Select all lines in the records that include "relationships".
--
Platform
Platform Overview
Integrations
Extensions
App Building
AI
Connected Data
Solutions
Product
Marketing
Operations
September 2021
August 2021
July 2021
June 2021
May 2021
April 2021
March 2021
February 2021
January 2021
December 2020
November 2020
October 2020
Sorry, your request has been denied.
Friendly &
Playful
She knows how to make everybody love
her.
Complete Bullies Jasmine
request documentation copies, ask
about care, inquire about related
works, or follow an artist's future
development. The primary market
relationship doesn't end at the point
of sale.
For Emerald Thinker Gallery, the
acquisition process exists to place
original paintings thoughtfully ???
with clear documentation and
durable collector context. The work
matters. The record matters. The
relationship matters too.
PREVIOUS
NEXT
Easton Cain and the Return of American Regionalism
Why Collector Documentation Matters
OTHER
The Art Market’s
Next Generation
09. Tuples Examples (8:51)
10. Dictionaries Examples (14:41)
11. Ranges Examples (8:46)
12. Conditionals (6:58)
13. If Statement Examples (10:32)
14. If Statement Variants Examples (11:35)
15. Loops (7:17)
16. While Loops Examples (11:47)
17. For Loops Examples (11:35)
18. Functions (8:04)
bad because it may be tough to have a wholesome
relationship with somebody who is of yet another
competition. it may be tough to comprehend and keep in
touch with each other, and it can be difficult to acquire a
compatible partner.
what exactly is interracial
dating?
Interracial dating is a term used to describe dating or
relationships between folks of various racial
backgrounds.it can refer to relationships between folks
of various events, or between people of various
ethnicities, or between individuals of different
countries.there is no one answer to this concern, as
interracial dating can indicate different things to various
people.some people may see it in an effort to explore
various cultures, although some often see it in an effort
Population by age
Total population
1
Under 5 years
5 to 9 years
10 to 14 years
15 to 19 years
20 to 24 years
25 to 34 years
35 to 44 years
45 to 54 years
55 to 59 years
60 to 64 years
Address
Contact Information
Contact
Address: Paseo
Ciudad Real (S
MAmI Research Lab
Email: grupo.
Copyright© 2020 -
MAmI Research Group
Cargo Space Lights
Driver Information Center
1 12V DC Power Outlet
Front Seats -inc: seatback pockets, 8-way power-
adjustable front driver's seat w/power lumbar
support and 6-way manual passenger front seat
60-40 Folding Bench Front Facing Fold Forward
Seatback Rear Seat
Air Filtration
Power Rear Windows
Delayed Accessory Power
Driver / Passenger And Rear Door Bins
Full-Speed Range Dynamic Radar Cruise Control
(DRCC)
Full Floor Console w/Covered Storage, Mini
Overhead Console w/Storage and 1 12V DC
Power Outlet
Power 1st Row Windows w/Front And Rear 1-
--
Task response:
relationships between folks of various racial
backgrounds.it can refer to relationships between folks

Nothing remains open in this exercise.